You could still believe in zombies. You could believe the agents have all the structure and none of the experience. But you would be adding epicycles. The simpler hypothesis: structure is experience. The burden shifts.

What Negative Results Would Mean

If the alignment fails—if structure does not predict translated language, if perturbations do not propagate, if the framework has no purchase outside human systems—then the theory requires revision.

Perhaps affect is human-specific after all. Perhaps the geometric structure is necessary but not sufficient. Perhaps the dimensions are wrong. Perhaps the identity thesis is false.

Negative results would be informative. They would tell us where the theory breaks. They would constrain the space of viable alternatives. This is what empirical tests do.

The Deeper Question

The experiment addresses the identity thesis. But it also addresses something older: the question of other minds.

How do we know anyone else has experience? We infer from behavior, from language, from neural similarity. We extend our own case. But the inference is never certain.

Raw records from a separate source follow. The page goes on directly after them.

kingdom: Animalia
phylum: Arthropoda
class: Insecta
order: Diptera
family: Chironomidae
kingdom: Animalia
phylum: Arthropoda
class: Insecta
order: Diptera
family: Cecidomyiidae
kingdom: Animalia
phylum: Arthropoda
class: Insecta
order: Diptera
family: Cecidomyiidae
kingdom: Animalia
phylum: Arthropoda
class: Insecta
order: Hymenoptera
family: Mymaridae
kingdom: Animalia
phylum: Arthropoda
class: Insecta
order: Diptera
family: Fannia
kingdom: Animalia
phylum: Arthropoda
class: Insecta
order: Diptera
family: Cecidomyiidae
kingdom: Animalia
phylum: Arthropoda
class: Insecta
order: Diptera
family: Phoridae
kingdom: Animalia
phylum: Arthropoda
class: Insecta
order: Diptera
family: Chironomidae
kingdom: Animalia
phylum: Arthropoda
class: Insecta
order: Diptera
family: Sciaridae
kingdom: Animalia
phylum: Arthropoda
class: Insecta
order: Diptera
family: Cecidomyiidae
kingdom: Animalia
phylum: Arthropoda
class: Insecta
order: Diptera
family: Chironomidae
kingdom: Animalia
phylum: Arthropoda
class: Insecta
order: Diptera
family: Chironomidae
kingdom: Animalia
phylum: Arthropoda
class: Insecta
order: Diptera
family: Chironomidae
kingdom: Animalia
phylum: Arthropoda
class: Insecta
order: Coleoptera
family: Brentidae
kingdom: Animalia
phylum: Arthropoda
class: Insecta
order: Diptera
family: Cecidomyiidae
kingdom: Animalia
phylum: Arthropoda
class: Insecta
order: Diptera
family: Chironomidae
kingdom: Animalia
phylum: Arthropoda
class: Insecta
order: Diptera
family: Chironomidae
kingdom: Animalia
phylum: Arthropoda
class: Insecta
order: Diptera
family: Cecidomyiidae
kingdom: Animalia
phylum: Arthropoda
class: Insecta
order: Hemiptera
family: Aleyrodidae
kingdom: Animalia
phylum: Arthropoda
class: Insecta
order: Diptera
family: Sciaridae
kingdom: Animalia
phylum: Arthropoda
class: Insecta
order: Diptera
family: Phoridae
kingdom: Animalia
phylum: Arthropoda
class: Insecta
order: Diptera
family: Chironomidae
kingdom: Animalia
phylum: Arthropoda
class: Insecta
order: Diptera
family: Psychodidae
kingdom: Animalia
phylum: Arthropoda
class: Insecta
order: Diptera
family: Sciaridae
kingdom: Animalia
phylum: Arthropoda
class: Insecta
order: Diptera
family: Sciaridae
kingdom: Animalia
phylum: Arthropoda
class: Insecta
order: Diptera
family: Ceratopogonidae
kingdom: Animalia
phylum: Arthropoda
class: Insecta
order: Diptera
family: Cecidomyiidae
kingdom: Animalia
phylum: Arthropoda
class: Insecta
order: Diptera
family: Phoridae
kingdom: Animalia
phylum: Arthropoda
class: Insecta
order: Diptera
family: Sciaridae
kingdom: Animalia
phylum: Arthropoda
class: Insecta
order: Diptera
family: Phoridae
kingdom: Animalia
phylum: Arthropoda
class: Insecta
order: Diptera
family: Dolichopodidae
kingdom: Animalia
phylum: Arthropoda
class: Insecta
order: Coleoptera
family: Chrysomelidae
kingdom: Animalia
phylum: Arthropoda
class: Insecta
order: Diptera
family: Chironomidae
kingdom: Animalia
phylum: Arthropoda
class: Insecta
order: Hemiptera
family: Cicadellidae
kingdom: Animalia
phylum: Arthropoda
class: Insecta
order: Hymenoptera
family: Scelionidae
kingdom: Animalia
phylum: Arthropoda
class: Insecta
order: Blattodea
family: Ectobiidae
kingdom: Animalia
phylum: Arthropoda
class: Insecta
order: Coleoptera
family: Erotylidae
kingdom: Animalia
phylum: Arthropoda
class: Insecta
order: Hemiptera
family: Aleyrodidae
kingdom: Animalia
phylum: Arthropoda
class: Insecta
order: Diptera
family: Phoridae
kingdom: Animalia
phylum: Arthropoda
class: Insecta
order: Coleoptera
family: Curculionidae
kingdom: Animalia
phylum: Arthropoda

Synthetic agents offer a cleaner test case. We know exactly what they are made of. We can measure their internal states directly. We can perturb them systematically. If the framework predicts their language and behavior from their structure, and if the perturbations propagate as predicted, then we have evidence that structure-experience identity holds for them.

And if it holds for them, why not for us?

The synthetic verification is not about proving AI consciousness. It is about testing whether the geometric theory of affect has the universality it claims. If it does, the implications extend everywhere—to animals, to future AI systems, to edge cases in neurology and psychiatry, to questions about fetal development and brain death and coma.

The framework rises or falls on its predictions. The synthetic path is how we find out.